La solution aux inégalités ne saurait résider dans la construction de murs, l’accumulation des richesse, ou encore la stigmatisation des plus pauvres et des plus vulnérables. Une prospérité durable exige que toutes les catégories d’une société partagent équitablement les bienfaits de la croissance économique – et d’autant plus à l’heure où nos sociétés deviennent de plus en plus interdépendantes. C’est pourquoi nous sommes particulièrement inspirés par l’Objectif 10 des ODD, qui vise à réduire les inégalités au sein des États et entre les différents pays, ainsi que par l’accent que placent systématiquement ces objectifs sur l’égalité des sexes.

☆ ☆ ☆ ☆ ☆ ☆ ☆

À VOUS: D'après l'extrait sur les inégalités, que vise l'Objectif 10 des ODD ?

☆ ☆ ☆ ☆ ☆ ☆ ☆

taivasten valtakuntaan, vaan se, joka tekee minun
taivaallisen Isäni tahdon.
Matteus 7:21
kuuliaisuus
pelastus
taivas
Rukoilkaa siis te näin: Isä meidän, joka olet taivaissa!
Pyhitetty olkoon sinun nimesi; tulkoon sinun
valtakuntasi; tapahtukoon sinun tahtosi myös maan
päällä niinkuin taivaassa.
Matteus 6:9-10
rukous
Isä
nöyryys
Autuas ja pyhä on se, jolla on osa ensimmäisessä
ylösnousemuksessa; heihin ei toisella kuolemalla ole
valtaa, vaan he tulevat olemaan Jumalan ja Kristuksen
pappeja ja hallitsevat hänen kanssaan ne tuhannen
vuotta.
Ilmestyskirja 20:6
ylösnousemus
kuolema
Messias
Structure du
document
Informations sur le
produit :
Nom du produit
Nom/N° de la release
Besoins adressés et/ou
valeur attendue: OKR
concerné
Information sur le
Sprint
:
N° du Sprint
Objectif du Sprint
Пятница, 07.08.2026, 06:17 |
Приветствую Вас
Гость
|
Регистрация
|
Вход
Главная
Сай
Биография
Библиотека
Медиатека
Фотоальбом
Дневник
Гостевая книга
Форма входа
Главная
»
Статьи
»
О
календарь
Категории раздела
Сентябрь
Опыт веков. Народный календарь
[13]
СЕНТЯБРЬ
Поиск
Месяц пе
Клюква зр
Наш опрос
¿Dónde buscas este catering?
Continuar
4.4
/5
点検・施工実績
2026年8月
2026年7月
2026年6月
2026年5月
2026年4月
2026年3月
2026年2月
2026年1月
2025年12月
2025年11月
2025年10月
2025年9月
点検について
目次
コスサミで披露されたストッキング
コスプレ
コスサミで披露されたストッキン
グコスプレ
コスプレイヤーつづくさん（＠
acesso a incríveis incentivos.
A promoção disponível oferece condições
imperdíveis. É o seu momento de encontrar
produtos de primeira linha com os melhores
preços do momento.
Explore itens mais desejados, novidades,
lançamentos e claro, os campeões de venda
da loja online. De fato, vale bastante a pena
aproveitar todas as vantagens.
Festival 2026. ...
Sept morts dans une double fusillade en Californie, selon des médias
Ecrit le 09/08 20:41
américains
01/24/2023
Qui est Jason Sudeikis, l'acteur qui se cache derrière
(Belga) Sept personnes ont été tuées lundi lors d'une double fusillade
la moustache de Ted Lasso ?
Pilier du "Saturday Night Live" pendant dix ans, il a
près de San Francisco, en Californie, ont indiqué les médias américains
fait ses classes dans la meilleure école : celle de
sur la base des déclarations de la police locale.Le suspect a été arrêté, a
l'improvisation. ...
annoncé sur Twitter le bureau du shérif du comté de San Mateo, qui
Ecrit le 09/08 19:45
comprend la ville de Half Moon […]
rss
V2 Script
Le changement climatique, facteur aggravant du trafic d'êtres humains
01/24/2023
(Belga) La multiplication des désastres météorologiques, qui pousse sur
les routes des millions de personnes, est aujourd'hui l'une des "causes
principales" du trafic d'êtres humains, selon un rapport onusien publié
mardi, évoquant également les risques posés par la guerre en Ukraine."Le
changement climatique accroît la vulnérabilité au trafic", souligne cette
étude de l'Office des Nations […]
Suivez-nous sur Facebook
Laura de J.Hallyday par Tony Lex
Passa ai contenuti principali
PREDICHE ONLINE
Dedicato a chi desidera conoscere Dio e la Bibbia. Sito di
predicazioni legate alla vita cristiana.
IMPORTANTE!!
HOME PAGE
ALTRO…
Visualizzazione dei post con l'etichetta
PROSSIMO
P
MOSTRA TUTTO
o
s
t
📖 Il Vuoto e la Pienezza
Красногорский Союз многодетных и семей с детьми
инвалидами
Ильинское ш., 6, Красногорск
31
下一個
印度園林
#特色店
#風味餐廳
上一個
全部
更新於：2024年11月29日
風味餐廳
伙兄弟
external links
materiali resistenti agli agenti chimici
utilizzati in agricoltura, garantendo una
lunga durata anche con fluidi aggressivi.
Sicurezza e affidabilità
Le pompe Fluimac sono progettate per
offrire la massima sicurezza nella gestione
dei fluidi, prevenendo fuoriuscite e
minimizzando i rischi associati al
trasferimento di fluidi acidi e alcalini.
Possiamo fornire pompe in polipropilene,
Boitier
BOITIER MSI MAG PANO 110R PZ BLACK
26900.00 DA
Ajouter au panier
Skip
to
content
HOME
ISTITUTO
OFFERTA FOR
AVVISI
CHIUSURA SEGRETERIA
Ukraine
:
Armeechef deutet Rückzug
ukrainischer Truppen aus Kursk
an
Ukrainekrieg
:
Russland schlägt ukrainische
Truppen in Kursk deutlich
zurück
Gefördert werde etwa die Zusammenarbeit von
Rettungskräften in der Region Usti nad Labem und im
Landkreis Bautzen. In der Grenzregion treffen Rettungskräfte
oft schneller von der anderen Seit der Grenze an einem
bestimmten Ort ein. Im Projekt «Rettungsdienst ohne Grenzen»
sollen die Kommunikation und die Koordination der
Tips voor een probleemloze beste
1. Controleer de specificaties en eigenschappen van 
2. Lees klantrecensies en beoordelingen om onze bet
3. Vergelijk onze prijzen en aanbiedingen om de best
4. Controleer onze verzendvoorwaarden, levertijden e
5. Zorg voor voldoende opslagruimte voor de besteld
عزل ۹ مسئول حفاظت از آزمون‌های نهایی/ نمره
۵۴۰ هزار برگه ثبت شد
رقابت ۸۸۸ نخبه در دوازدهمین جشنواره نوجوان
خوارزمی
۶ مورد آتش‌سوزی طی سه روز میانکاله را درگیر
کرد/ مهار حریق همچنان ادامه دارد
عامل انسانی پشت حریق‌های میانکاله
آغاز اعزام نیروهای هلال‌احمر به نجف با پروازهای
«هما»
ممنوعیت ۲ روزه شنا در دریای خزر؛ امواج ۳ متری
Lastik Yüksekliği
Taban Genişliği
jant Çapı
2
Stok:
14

☆ ☆ ☆ ☆ ☆ ☆ ☆

EXERCICE CORRIGÉ: Il vise à réduire les inégalités au sein des États et entre les différents pays.